Смутила охотников вовсе не гибель людей и домов. И даже не то, что прозрел этот самый Слепой.
Тоже мне чудо, подумали одновременно Левша, Стук... да все охотники одновременно и подумали. А вот то, что четыре всадника – всего четыре – так ладно со всем управились, – это да. Это действительно необычно. Это пажу из замка можно повесить на уши все что угодно о рыцарском превосходстве над простым селянином. О том, как один конник в полном вооружении может до завтрака разогнать сотню пейзан, а после обеда вырубить еще сотни полторы.
Слов нет, кольчуга и шлем, да щит, да поножи с латными перчатками – вещи полезные, но если по всему этому богатству вломить, скажем, цепом, то... Или вот вилы с косами. Лошади ноги подрезать, а потом дрекольем...
Конным лезть в деревню – смерть и глупость. Нет, проскочить весело, бросая факелы и цепляя мечом неудачников – можно. Но...
А тут, на Хуторах, если не врет Слепой, четверо аккуратно вырезали всех. Твою мать, подумал Левша. Остальные охотники также подумали нечто подобное, каждый по-своему, но очень похоже.
Ловчий и Хозяин переглянулись. Обменялись понимающими взглядами. Снова сома. Она же амброзия. Пища богов. Будь она неладна.
– Пойду я, – сказал Слепой. – Я всё сказал, теперь наших схоронить нужно. А то холодно им в грязи...
Люди расступились, и Слепой вышел под дождь.

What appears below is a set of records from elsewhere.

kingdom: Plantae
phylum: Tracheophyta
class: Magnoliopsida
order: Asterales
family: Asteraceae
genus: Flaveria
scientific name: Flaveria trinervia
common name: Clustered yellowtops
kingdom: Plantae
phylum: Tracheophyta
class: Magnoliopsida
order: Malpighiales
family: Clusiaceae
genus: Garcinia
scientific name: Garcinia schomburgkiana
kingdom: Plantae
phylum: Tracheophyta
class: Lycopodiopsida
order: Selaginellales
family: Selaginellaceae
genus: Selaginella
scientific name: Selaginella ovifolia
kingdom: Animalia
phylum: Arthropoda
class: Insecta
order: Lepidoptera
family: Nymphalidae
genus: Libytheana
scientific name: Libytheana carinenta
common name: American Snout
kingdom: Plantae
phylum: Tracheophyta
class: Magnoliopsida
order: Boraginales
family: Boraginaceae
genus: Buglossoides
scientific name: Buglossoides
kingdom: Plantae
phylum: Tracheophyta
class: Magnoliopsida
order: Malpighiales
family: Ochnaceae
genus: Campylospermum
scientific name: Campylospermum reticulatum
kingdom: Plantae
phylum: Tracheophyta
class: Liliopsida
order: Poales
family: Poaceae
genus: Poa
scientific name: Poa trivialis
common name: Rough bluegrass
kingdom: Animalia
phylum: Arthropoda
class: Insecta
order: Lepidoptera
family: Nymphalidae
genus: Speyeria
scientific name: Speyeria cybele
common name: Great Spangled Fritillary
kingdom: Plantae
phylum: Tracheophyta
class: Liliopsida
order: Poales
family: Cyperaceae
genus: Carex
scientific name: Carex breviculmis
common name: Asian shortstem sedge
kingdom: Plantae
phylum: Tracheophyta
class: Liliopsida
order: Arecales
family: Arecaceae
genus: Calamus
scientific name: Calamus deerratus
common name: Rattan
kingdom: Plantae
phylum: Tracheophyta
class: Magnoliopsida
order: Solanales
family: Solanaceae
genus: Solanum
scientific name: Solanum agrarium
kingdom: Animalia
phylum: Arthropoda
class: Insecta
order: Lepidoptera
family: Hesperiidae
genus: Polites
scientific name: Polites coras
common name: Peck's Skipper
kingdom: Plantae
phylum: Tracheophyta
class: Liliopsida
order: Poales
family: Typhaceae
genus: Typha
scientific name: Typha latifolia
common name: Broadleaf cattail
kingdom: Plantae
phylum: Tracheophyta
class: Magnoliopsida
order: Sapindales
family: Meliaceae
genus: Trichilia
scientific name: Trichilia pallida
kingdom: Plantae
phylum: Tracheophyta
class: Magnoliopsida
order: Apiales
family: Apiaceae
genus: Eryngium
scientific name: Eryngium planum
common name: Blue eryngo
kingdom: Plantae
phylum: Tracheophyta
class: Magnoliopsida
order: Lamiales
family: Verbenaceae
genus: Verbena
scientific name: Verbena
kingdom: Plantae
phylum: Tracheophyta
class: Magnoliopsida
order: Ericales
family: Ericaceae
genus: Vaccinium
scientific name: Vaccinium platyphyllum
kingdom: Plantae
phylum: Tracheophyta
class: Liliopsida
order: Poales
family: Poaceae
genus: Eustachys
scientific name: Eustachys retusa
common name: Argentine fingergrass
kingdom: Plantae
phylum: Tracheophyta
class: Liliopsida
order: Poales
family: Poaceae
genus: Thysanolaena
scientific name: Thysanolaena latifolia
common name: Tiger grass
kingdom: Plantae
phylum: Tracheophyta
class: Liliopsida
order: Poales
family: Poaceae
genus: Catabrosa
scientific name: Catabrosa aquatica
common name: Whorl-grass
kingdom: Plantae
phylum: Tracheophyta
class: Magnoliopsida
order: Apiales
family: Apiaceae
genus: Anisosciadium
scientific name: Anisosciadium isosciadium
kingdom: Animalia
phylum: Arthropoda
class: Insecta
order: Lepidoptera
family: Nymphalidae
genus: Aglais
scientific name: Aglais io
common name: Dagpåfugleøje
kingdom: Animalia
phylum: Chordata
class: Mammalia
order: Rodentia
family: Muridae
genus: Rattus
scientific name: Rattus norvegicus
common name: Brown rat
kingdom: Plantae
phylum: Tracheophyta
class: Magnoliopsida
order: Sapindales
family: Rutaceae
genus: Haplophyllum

– Левша, – тихо окликнул Ловчий, – возьми с собой еще двоих наших и с десяток местных. И двигайте на Хутора. Прибрать там все надо и... Посмотри внимательно. Хорошо посмотри.
Левша молча кивнул, тронул за плечо Ворюгу и Стука, зацепил за рукав Кузнеца и вышел вместе с ним из храма.
Стали расходиться жители Деревень. Жалко, конечно, хуторских, но, во-первых, они не свои, а хуторские, во-вторых, своими делами заняться нужно, а, в третьих... В-третьих, деревенские кинулись по домам запрягать ослов и быков. Как бы ни выгорели Хутора, а добра там должно было остаться много. Не пропадать же добру.
То, что Хорек остался на коленях перед распятием, не заметил никто. Вернее, не обратил внимания. Кто-то из деревенских, в спешке, даже толкнул коленопреклоненного священника, свалил его на пол, но не остановился.
Хорек снова встал на колени.
– Четверо, – шептал он. – Четыре всадника.
По щекам текли слезы.
Четыре всадника. Четыре всадника.
– Четверо, – сказал Ловчий. – Красиво завернули наши с тобой неизвестные доброжелатели.
Они с Хозяином уже поднялись в зал, к камину, горевшему с утра, скинули плащи и сели за стол. За пустой стол. Кухарка вместе со всеми слушала Слепого, а потом вместе со всеми отправилась за имуществом покойных. Кухарка всегда славилась хозяйственностью и домовитостью. За то и в замок была допущена.
– Конец света? – спросил Хозяин, глядя в огонь.
– Ну... – невесело усмехнулся Ловчий. – Там нужно слишком много всякого, чего люди сделать не смогут. Четыре убийцы – всего лишь символ. Намек, если вам будет угодно.
– Чего люди сделать не смогут, – повторил за ним Хозяин задумчиво. – Люди не смогут.
Ударение он сделал на «люди». Грустно так сделал ударение, печально.
– Брось, – сказал Ловчий. Хозяин промолчал.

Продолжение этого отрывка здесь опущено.